- _PROVIDED DATA_:
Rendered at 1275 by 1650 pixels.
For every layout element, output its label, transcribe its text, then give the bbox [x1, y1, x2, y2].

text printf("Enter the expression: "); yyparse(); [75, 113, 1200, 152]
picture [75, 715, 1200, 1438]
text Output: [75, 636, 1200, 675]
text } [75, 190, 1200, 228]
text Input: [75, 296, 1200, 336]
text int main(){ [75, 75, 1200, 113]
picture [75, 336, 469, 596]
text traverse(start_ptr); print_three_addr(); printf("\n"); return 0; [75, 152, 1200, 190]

...

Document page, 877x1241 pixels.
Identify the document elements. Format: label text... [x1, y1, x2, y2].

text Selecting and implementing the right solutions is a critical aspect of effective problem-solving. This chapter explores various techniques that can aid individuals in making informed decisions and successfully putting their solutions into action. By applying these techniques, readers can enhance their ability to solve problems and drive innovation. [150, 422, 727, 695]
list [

---

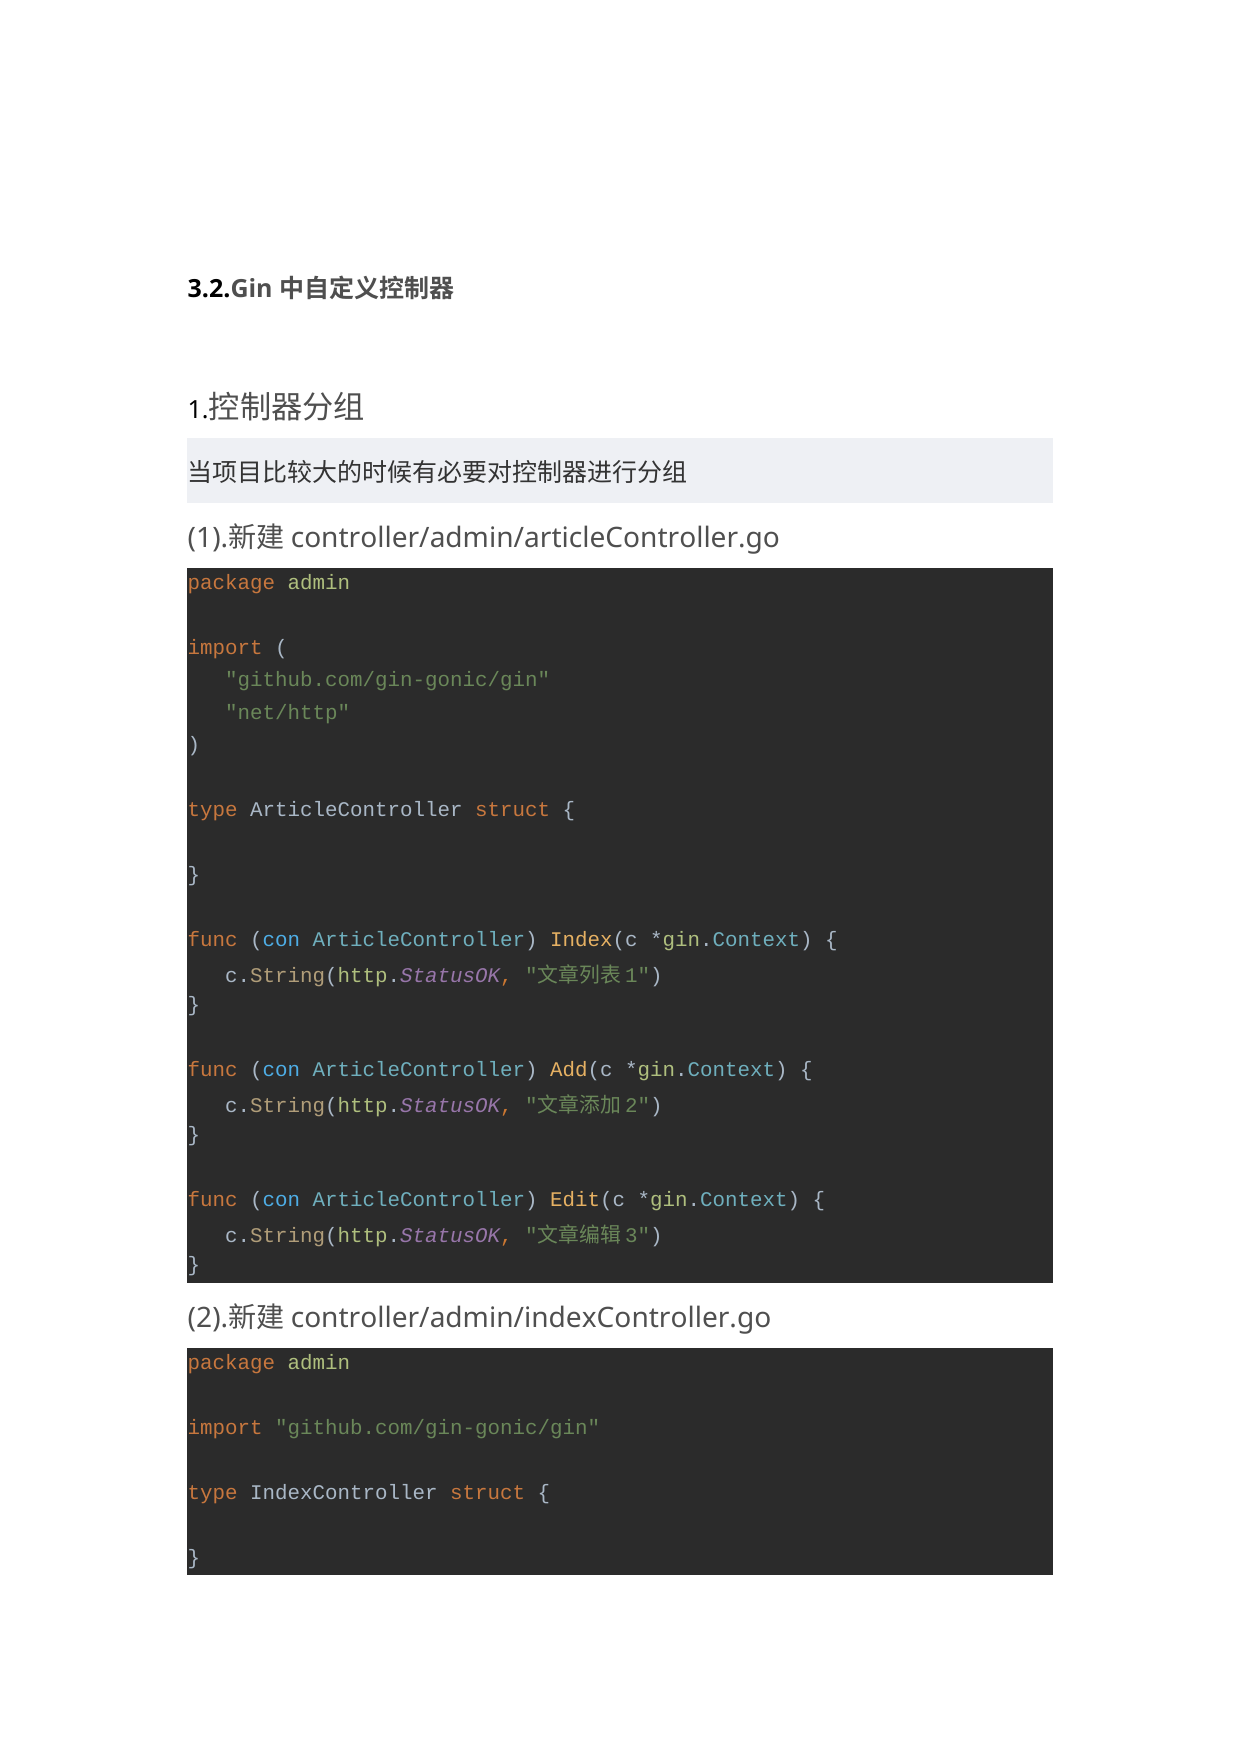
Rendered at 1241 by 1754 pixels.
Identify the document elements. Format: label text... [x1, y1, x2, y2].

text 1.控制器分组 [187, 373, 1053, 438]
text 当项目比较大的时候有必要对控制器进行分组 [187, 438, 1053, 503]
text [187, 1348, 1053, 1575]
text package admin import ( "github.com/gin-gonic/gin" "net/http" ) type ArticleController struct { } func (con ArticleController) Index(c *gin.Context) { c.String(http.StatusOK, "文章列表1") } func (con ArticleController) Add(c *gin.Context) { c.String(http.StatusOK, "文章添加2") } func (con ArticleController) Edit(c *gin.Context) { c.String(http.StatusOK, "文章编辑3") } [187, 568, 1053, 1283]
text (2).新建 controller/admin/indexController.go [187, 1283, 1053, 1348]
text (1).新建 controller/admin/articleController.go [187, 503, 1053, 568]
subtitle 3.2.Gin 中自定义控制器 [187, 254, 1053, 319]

- _EXERCISE_: Wherever the word "pixels" turns up in the material, copy the whole line.

- _TASK ANSWER_:
Rendered at 1275 by 1650 pixels.
Document page, 877x1241 pixels.
Rendered at 1241 by 1754 pixels.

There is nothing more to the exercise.